The article by Bender and colleagues focuses on the development and characterisation of curcumin-loaded tetraether lipid liposomes for pulmonary drug delivery and photodynamic therapy (Bender et al. 2024). The study demonstrates the stability of these liposomes during nebulisation using a vibrating mesh nebuliser. The authors assess the liposomes' biocompatibility and photodynamic efficacy in 2D and 3D cell culture models, as well as an in ovo model. The study suggests that these liposomes are a promising drug delivery system for targeted treatment of lung cancer.

Xia et al. investigated the pharmacokinetics of hydroxychloroquine in rat lungs after administration via different routes (oral, intratracheal, and nose-only inhalation) (Xia et al. 2024). The study compares the lung retention and systemic exposure of hydroxychloroquine delivered using various nebulisers and formulations (salt- and freebase-based). The authors highlight that understanding the spatiotemporal distribution of inhaled drugs in the lungs is crucial for optimising treatment efficacy and safety. Nose-only inhalation achieved higher and sustained lung concentrations compared to oral administration, demonstrating the potential of targeted pulmonary delivery.

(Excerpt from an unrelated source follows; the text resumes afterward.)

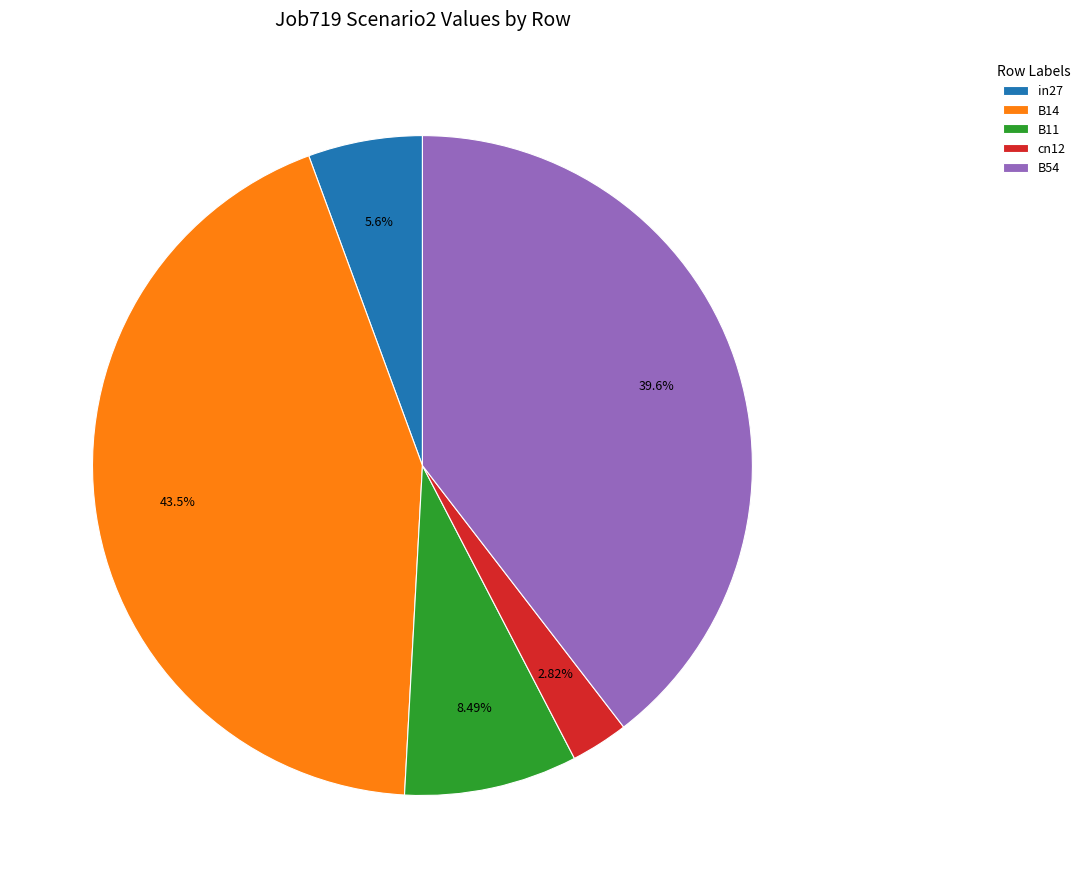

Is the sum of B14 and B54 greater than half?

Yes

The article by Gerde et al. explores a novel method for regional lung targeting using the PreciseInhale® system, which allows controlled delivery of aerosol boluses to specific lung regions using a breath-hold technique (Gerde et al. 2024). The study investigates the feasibility of this approach in healthy volunteers by administering a fluticasone/salmeterol aerosol. Aerosol puffs were extracted from a medical inhaler then subsequent delivery to volunteers. The authors found that the system delivered consistent doses with low variability, highlighting its potential for studying regional drug disposition and effects in the lungs. Regional targeting influenced the systemic appearance of fluticasone propionate and salmeterol xinafoate differently.

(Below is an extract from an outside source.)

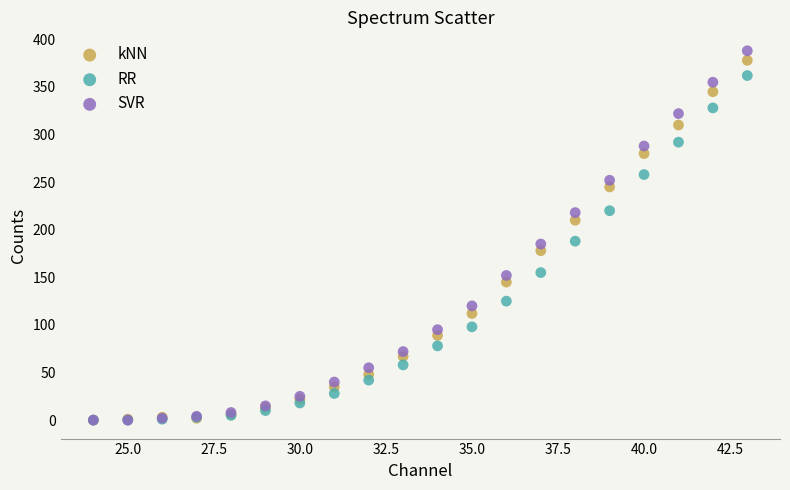

Which series contains the highest Y value?

SVR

Singh, in his publication, discusses the regulatory challenges and perspectives surrounding bioequivalence (BE) evaluation for orally inhaled drug products (OIDPs) (Singh 2024). The author highlights the limitations of traditional BE approaches based solely on systemic drug concentrations, particularly for locally acting drugs delivered via inhalation. The author advocates for alternative BE methods that consider local drug deposition and effects in the lungs to ensure therapeutic equivalence between generic and reference OIDPs. The article presents a comparative analysis of the BE requirements for OIDPs in the US and the EU, emphasising the differences in their approaches.

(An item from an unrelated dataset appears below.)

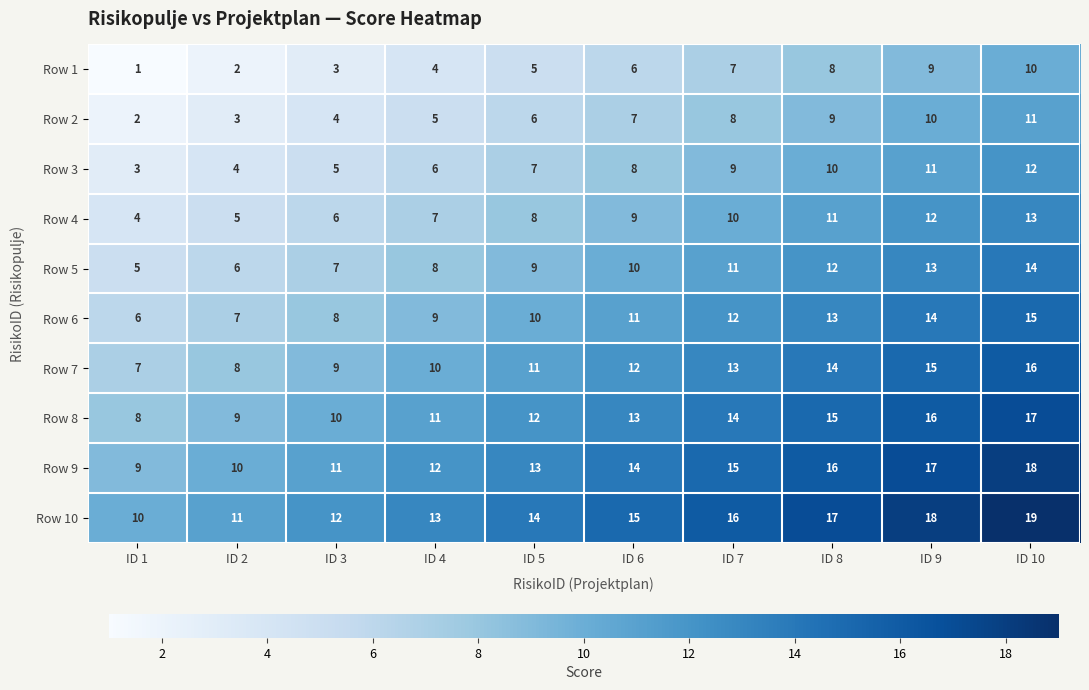

What is the maximum value shown in the chart?

19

De Boer addresses the environmental impact of inhalers, specifically greenhouse gas emissions and plastic waste (de Boer 2024). The author discusses various strategies for reducing this burden, such as replacing metered-dose inhalers (MDIs) with dry powder inhalers (DPIs) and exploring the use of bio-based and biodegradable plastics for inhaler construction. The article also underscores the importance of considering potential consequences of any modifications to inhaler design or prescription practices, such as impacts on disease control and patient satisfaction.